Neighborhoods in this part of town rub up against each other. Not far from Chatham Square is the oldest surviving Jewish Cemetery, First Shearith Israel, which dates back to 1683. Of course when I used to go down to the Lower East Side, first with my wife and her family in 1969 and later to visit some customers, there was still a great Jewish presence there. Stores like Eldridge, Shoreland, and Penchina Textile were our customers and it often my father –in-law visited that area to pick up household items and “cash.” In those days I often heard the complaint that the Chinese businesses were encroaching on the Lower East Side and it wouldn’t be long before their area was absorbed. Of course they were right, and one of the reasons was that their progeny had abandoned that way of life.
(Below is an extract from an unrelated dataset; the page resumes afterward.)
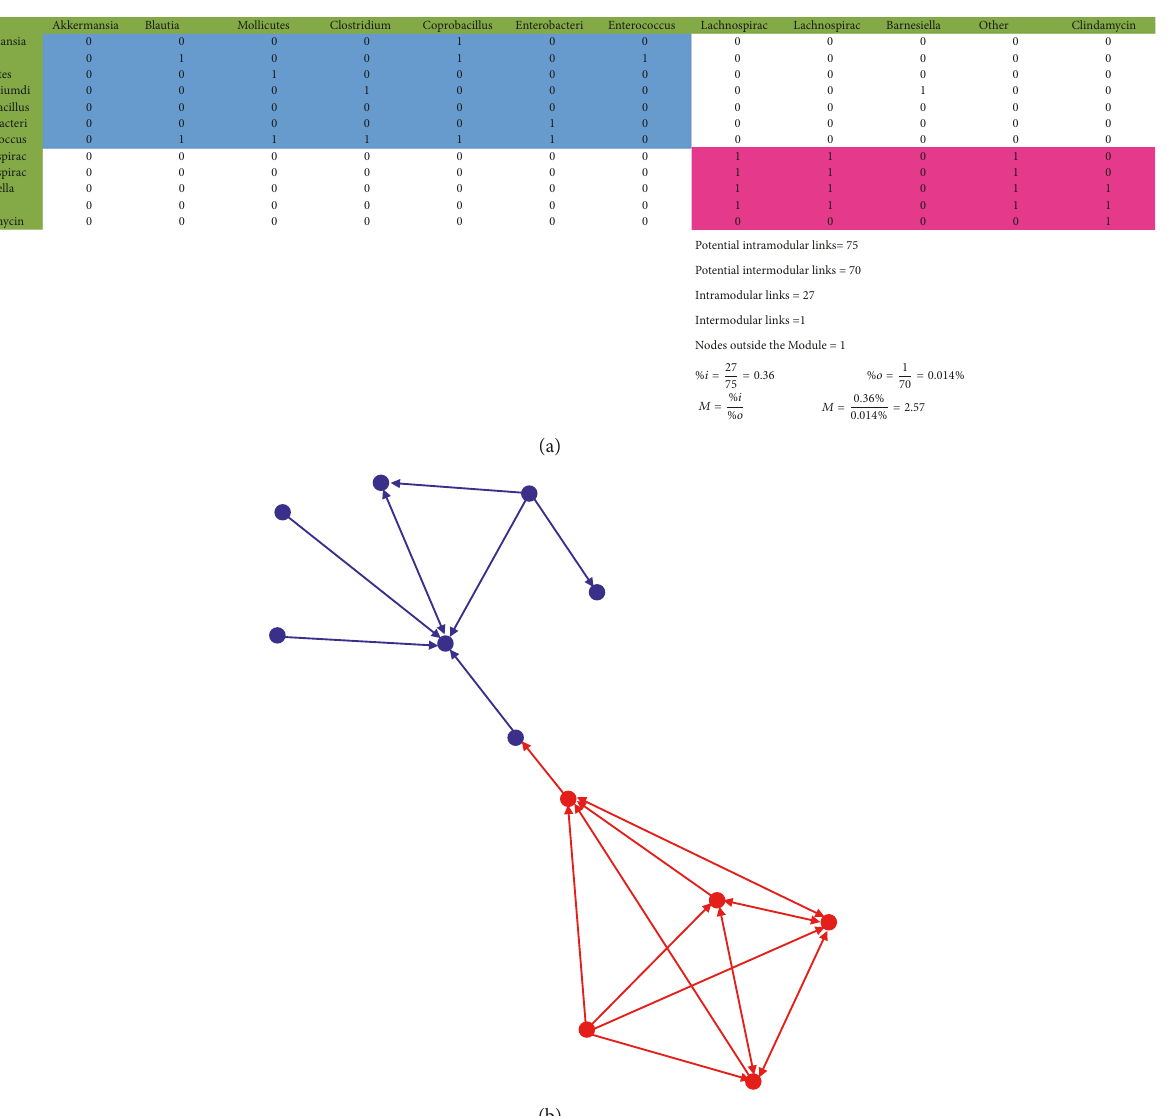
Figure 11: Adjacency matrix and modularity of a biological network related to infection treatment.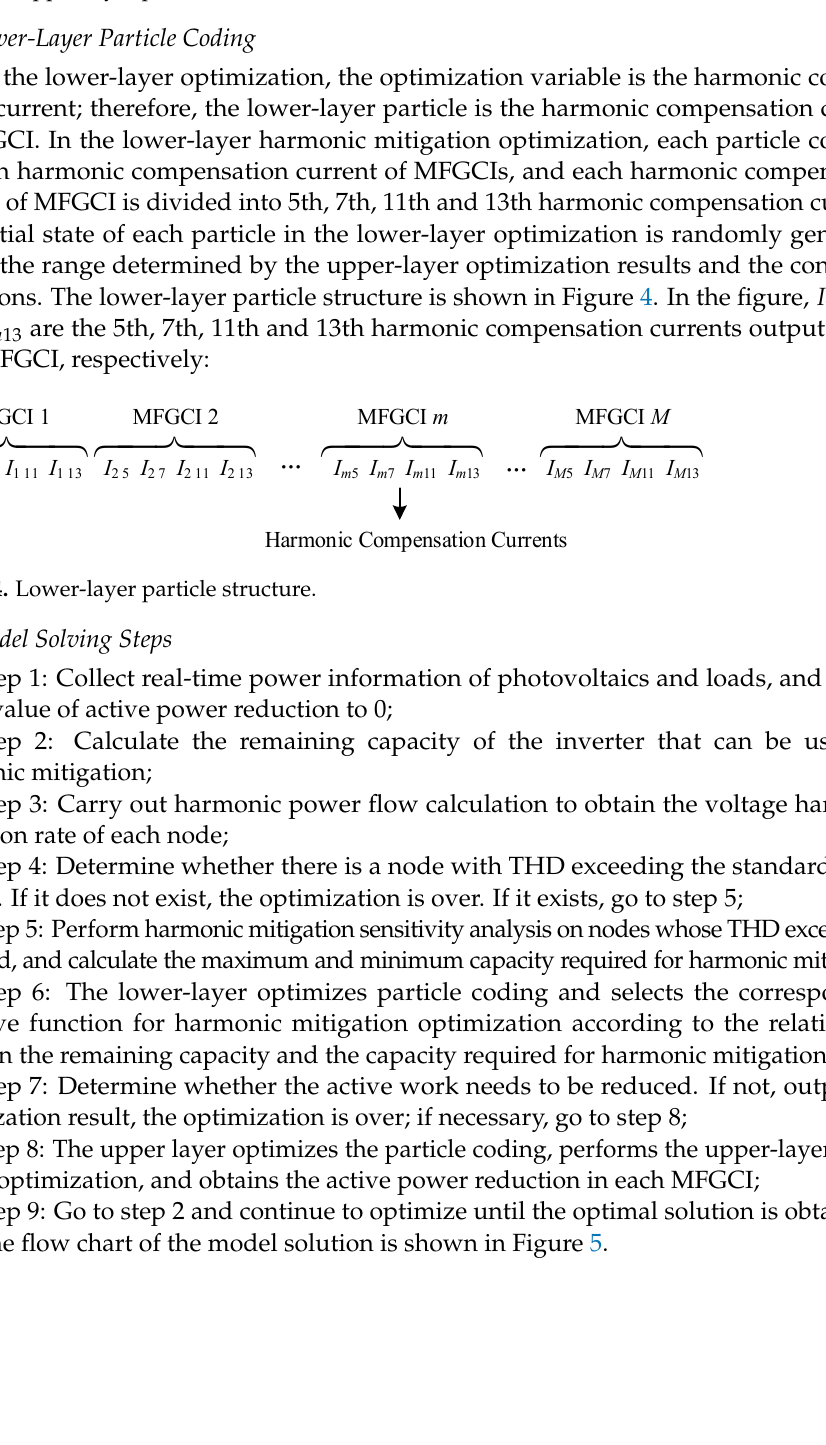
Figure 3. Upper-layer particle structure.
The college educated next generation did not want to be retailers, plain and simple!

 

So we backtracked our way in and around Grand Street, and finally located a Chinese shopping mall that specialized in artifacts for the coming Chinese New year, 2006 the Year of the Dog, or more specifically the Year of the Chinese Red Fire Dog. I was able to slide into a no parking area and Linda went in to look for lanterns, plates and anything else that would catch her eye. After she was finished and had returned, we worked our way up West Broadway and swung east on Spring Street in Soho. Parking wasn’t that bad there, we found a space on Spring near Mercer, and we walked over to Broadway where at 477 Broadway we discovered the Pearl River Chinese Emporium, a department store that had started in Chinatown, but had moved north to Soho. Pearl River has everything Chinese from food, to lamps, to clothing to chop sticks. There is something for everyone and we found a number of things that would help us out for our coming Chinese New Year Party.

 

Though the skies remained gray, and the rain threatened, we were able to make our way back to the car and stay relatively dry. We had decided to cap off our day with a late afternoon dinner at Ollie’s Noodle House on 116th and Broadway, right across from Columbia University and one block south of Barnard College. We have been there many, many times, and the food is always good, plentiful and reasonable. That’s usually the best combination. We parked on Broadway, only 1.5 blocks south of Ollie’s and within a few moments of our arrival and seating, the heavens and Jupiter Pluvius, the G-d who relieves droughts, struck with a vengeance and the inundated the area. But we were snug, and warmed with our won-ton soup, shrimp roll, scallion pancakes and moo shoo pork.

 

It was a long day, but as Lao-tzu said “ A journey of a thousand miles must begin with a single step.”